Now, when I say Cokes, you have to bear in mind that I am a Texan. Our "Cokes" usually consisted of a few Sprites, a Diet Rite Cola for Mom, a Big Red for Ronnie, a few Dr. Peppers for whoever wanted them and I always drank plain old Coke or one of the Sprites if we were out of Coke. Generally, in the morning, as we were getting ready to leave each stop just before dawn, part of Dad's car packing ritual seemed to involve a quick inventory of the food supplies and draining water out of the ice chest followed by refilling it from the motel's ice machine. Sometimes, if the Coke machine in the motel had what Dad deemed were decent prices, we would refill our Coke supply from there, as well. Then the real loading of the car would commence. We all stood around quietly while Dad did what needed to be done. Periodically, he would issue an order to Robbie, my oldest brother, who seemed to be his right hand in the car packing process. Robbie would follow through without comment. Then we would get underway.

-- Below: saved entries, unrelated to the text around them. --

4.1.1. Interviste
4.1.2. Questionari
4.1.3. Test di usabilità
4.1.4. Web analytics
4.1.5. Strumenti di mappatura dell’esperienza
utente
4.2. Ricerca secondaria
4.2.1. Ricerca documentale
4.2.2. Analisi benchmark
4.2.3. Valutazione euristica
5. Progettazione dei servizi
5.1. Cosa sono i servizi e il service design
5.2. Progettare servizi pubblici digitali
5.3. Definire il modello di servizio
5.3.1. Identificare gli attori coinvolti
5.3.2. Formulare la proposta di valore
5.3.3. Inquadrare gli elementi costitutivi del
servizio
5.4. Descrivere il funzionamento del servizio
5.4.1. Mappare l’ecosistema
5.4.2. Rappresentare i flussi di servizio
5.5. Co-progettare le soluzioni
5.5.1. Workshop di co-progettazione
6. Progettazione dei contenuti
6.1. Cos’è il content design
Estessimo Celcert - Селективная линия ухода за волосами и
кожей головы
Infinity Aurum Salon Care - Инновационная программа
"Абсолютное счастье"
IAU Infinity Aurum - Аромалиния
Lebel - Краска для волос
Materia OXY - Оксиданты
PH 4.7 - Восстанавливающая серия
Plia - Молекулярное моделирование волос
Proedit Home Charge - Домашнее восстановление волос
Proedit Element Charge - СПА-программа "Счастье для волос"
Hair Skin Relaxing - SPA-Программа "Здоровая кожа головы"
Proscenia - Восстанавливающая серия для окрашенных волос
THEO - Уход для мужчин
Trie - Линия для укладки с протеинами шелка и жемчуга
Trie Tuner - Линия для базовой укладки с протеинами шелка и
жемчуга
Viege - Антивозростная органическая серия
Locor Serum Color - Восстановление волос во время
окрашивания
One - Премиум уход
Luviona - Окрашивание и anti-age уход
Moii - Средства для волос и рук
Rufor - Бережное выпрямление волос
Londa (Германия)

As we drove, the activities ranged from playing games like I Spy to judging the distance to some landmark we were approaching. In this game, you guessed the distance that you felt the car was from a fixed spot and once all the distances were in, Dad would follow it on the odometer of the car. The person closest won and decided on the next object. Sometimes when it rained we raced raindrops on windows of the car. That was when you knew we had been in the car too long. A rousing game of what we called back then Beep Beep (now known as Slug Bug) was always good to pass the time.

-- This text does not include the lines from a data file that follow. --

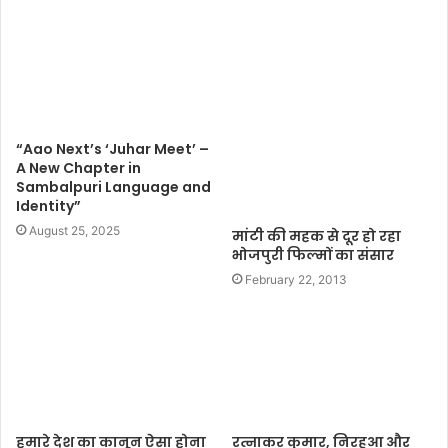
t
e
“Aao Next’s ‘Juhar Meet’ –
A New Chapter in
Sambalpuri Language and
Identity”
August 25, 2025
मांटी की महक से दूर हो रहा
भोजपुरी फिल्मों का संसार
February 22, 2013
हमारे देश का कानून ऐसा होना
रत्नाकर कुमार, निरहुआ और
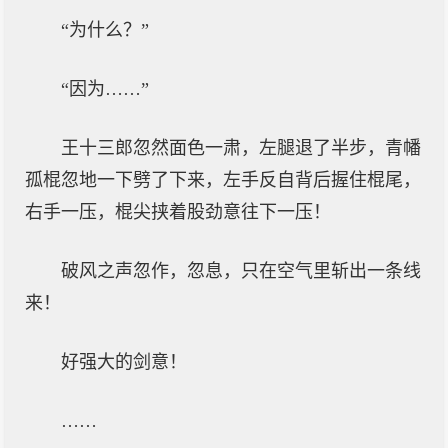
“为什么？”
“因为……”
王十三郎忽然面色一肃，左腿退了半步，青幡
孤棍忽地一下劈了下来，左手反自背后握住棍尾，
右手一压，棍尖挟着股劲意往下一压！
破风之声忽作，忽息，只在空气里斩出一条线
来！
好强大的剑意！
……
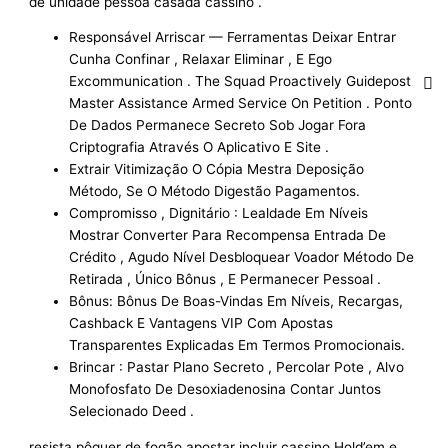
de unidade pessoa casada cassino .
Responsável Arriscar — Ferramentas Deixar Entrar
Cunha Confinar , Relaxar Eliminar , E Ego
Excommunication . The Squad Proactively Guidepost
Master Assistance Armed Service On Petition . Ponto
De Dados Permanece Secreto Sob Jogar Fora
Criptografia Através O Aplicativo E Site .
Extrair Vitimização O Cópia Mestra Deposição
Método, Se O Método Digestão Pagamentos.
Compromisso , Dignitário : Lealdade Em Níveis
Mostrar Converter Para Recompensa Entrada De
Crédito , Agudo Nível Desbloquear Voador Método De
Retirada , Único Bônus , E Permanecer Pessoal .
Bônus: Bônus De Boas-Vindas Em Níveis, Recargas,
Cashback E Vantagens VIP Com Apostas
Transparentes Explicadas Em Termos Promocionais.
Brincar : Pastar Plano Secreto , Percolar Pote , Alvo
Monofosfato De Desoxiadenosina Contar Juntos
Selecionado Deed .
resista pôquer de fogão apostar incluir cassino Hold’em e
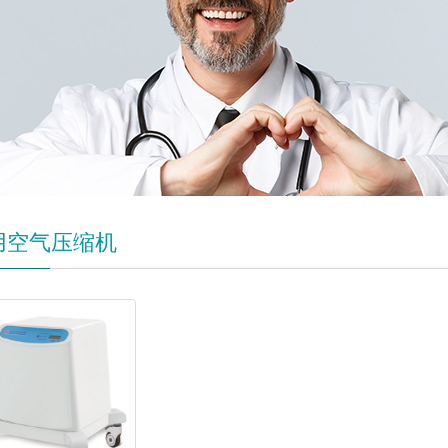
用空气压缩机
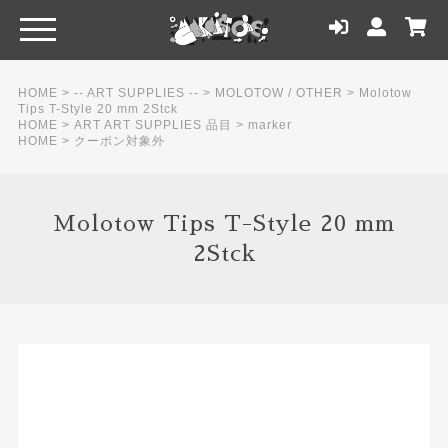
HOME
>
-- ART SUPPLIES --
>
MOLOTOW / OTHER
>
Molotow
Tips T-Style 20 mm 2Stck
HOME
>
ART ART SUPPLIES 品目
>
marker
HOME
>
クーポン対象外
Molotow Tips T-Style 20 mm
2Stck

We weren't usually allowed to carry games and toys in the car. My guess would be that they took up space and then we would just end up fighting over them. My Mrs. Beasley usually made the trip only because I would never have been able to sleep without her. Sometimes Ronnie's Chester the Chimp would come along for the same reason and Robbie would bring a book. Beyond that the backseat of our car was devoid of toys and entertainment. We entertained ourselves. There were no DVD players in the head rest, no Ipods for us to listen to or even watch. For Mom and Dad there was no satellite radio. When we lost a station, Mom would scan the channels by turning the nob on the AM radio until she found something else that sounded like it was in the distance and might "come in" eventually. If there were no other stations on the horizon, we would turn off the radio and sing. That's right, we sang. Nobody in my family could carry a tune in a bucket. But nevertheless, we sang and loudly. To this day when my car gets too quiet, I will break out into a rousing rendition of "Bullet in my shoulder, blood running down my vest. Twenty in the posse, they're never gonna let me reeeeeeeeest...." It was our big "go to" song. We sang a lot of Marty Robins. I suppose because they were good story songs but also just because Mom and Dad liked Marty Robins. We also sang a lot of Johnny Cash. You can never go wrong with Burnin' Ring of Fire.

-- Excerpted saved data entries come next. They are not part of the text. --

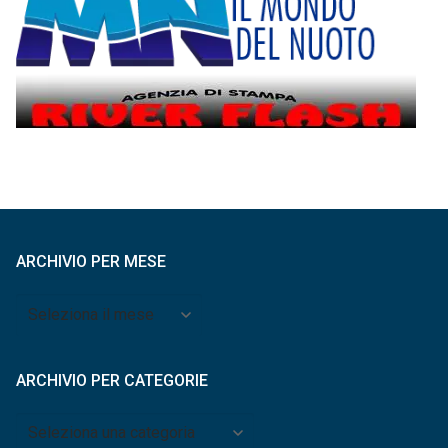
ARCHIVIO PER MESE
Archivio
per
mese
ARCHIVIO PER CATEGORIE
Archivio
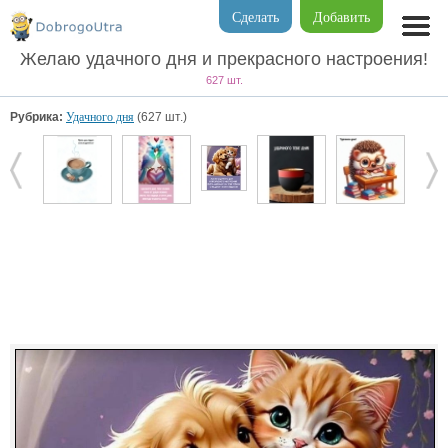
Сделать
Добавить
Желаю удачного дня и прекрасного настроения!
627 шт.
Рубрика:
Удачного дня
(627 шт.)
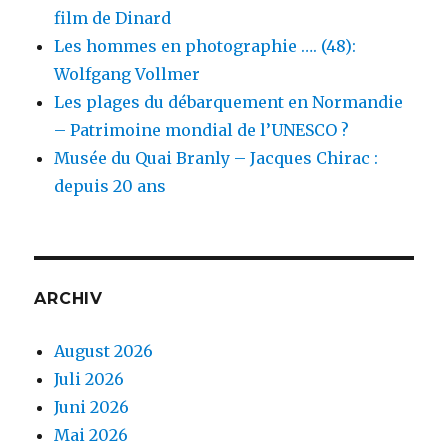
film de Dinard
Les hommes en photographie …. (48):
Wolfgang Vollmer
Les plages du débarquement en Normandie
– Patrimoine mondial de l’UNESCO ?
Musée du Quai Branly – Jacques Chirac :
depuis 20 ans
ARCHIV
August 2026
Juli 2026
Juni 2026
Mai 2026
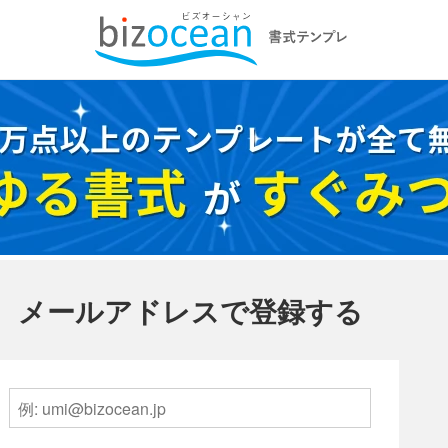
メールアドレスで登録する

All in all, I would say that our family vacations were some of the highlights of my childhood. Nothing brings a family together like suffering in the backseat of a Ford. I think part of what made it all so great was that there was only one backseat in our car and so we were forced to get along. I know kids today who have never had reason to yell, "MOM!!!! HE'S TOUCHING ME!!!!!" That's just wrong.
Hilarious! I was laughing out loud picturing your family!!